A company owns two dealerships, both of which sell cars and trucks. Dealership A sells a total of 164 cars and trucks. Dealership B sells twice as many cars and half as many trucks as Dealership A, and sells a total of 229 cars and trucks.

a) An equation for the total cars and trucks for Dealership A:
x + y = 164
The equation represents the total cars (x) and trucks (y) sold by Dealership A.

b) An equation for the total cars and trucks for Dealership B:
2x + (1/2)y = 229
The equation represents that Dealership B sold twice as many cars (2x) and half as many trucks ((1/2)y) as Dealership A, totaling to 229 cars and trucks.

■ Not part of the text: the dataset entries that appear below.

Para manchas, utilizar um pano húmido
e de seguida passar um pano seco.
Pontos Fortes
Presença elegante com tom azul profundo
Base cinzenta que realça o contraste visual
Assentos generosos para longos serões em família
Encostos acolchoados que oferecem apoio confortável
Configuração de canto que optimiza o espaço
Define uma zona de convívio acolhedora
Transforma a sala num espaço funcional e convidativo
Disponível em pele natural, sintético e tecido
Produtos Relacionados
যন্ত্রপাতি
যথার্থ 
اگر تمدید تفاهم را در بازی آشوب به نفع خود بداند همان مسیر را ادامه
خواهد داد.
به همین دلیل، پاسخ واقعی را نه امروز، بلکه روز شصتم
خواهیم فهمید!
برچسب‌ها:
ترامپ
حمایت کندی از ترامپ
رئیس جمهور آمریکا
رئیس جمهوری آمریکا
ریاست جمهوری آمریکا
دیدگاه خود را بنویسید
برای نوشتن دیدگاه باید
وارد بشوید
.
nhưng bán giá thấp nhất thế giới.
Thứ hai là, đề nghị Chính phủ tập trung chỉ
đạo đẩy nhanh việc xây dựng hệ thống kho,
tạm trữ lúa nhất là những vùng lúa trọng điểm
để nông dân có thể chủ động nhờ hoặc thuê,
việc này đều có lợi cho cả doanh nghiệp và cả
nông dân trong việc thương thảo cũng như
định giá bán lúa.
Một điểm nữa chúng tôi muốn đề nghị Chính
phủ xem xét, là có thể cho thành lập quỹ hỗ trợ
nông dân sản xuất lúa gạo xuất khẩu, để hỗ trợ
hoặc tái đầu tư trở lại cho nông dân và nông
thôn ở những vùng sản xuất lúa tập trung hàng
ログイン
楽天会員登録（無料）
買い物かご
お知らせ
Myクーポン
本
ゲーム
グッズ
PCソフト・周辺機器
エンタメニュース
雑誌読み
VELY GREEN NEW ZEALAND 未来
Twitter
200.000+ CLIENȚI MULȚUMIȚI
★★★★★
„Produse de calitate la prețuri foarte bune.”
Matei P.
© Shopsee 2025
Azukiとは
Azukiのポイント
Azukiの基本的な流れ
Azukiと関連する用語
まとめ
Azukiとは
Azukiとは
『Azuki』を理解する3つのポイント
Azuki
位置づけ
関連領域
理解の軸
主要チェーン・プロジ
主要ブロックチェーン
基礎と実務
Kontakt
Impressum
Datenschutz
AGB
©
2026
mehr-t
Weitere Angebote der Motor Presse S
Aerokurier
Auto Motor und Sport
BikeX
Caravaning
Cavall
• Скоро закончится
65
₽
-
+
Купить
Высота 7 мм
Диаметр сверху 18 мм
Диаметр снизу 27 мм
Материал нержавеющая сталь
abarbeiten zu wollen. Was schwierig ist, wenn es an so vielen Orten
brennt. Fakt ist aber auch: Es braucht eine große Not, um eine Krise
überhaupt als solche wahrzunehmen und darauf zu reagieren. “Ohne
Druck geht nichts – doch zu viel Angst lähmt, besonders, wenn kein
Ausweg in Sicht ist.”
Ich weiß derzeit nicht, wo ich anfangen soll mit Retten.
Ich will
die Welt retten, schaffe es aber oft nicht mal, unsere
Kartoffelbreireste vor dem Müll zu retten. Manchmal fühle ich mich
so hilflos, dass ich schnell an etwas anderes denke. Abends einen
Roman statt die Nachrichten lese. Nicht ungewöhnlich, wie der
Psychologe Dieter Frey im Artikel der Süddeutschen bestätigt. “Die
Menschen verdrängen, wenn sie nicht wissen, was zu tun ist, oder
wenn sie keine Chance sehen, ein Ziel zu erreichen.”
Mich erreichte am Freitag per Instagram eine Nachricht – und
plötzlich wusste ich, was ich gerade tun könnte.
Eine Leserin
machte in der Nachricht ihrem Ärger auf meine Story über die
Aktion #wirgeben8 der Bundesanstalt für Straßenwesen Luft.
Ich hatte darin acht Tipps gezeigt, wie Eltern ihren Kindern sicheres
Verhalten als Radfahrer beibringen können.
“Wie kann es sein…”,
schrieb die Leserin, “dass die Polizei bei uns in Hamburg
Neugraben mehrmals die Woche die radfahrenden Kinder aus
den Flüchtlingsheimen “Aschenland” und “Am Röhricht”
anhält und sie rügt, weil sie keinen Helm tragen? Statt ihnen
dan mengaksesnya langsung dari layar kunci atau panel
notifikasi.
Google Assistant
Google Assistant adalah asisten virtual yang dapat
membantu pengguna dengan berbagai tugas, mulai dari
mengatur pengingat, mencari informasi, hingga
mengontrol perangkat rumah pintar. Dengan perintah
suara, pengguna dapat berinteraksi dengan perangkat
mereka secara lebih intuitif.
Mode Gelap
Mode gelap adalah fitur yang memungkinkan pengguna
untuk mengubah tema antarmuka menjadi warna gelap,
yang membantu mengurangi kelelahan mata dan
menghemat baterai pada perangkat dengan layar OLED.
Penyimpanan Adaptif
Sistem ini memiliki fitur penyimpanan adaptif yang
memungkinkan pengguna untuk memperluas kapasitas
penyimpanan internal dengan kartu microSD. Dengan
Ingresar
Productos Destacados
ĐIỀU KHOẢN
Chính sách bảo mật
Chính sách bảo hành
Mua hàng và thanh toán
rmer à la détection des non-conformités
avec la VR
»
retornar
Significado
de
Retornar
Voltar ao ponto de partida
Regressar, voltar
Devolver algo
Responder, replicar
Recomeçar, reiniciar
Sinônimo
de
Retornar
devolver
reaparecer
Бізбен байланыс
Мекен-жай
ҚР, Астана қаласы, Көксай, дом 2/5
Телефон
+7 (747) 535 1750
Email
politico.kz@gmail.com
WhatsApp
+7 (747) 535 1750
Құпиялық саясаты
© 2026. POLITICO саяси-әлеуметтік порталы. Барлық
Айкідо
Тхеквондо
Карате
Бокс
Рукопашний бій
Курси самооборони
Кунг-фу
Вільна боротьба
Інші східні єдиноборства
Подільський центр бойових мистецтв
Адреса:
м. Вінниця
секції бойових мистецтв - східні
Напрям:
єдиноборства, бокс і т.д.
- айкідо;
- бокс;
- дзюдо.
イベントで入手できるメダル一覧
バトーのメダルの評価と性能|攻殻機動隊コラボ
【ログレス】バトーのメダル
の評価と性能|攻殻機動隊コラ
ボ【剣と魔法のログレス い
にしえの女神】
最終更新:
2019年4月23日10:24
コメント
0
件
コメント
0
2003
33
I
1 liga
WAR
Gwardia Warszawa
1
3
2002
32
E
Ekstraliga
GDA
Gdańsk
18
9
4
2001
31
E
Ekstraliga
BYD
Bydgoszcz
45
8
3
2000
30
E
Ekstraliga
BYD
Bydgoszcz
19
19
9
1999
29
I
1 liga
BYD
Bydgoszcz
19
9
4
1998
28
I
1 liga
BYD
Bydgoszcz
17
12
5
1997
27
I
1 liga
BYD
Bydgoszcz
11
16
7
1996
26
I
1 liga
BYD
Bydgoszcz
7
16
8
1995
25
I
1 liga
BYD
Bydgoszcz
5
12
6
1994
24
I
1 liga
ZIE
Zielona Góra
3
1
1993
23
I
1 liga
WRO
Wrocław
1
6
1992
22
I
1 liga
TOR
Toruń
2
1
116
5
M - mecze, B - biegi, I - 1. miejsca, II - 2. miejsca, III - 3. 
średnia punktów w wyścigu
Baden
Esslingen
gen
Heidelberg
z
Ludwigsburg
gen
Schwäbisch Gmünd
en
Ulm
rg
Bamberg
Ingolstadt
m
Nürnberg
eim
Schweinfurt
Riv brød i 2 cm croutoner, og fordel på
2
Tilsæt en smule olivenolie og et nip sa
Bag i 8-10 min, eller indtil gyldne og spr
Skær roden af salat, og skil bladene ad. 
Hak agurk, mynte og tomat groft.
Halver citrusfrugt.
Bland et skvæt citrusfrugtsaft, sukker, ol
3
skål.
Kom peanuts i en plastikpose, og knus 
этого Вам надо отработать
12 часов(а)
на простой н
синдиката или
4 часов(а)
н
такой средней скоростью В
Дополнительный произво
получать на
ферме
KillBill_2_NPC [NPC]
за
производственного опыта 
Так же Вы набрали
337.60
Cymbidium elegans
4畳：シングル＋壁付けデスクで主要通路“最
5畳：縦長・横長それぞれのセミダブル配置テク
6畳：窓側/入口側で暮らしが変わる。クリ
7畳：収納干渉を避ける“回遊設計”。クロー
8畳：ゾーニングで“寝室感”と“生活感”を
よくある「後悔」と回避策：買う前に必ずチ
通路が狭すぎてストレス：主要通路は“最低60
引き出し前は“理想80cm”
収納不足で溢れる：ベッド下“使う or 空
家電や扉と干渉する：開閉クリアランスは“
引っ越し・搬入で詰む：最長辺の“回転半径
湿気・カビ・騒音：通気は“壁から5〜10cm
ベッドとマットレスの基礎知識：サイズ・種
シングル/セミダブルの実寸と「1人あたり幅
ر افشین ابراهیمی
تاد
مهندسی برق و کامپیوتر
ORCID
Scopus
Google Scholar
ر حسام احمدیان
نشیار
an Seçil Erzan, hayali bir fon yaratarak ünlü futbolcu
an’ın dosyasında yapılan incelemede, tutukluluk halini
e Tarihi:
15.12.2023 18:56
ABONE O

c) To find how many cars Dealership A sold, we can solve the equation x + y = 164. There are multiple methods to solve this, but let's use substitution:
We can assume that x is the number of cars sold, and y is the number of trucks sold.
From equation a), we can write x = 164 - y.
Substituting this value of x in equation b), we have:
2(164 - y) + (1/2)y = 229
328 - 2y + (1/2)y = 229
328 - 229 = (3/2)y
99 = (3/2)y
Multiplying both sides by 2/3, we get:
66 = y
Therefore, Dealership A sold 66 trucks.

To determine how many cars were sold by Dealership A, we can substitute the value of y (66) in equation a):
x + 66 = 164
x = 164 - 66
x = 98
Therefore, Dealership A sold 98 cars.

d) Since Dealership B sold half as many trucks as Dealership A, and Dealership A sold 66 trucks, Dealership B sold 66/2 = 33 trucks.

The answers would be:
c) How many cars did Dealership A sell?
Option: 98
d) Considering that Dealership B sold HALF as many trucks as Dealership A, how many trucks did Dealership B sell?
Option: 33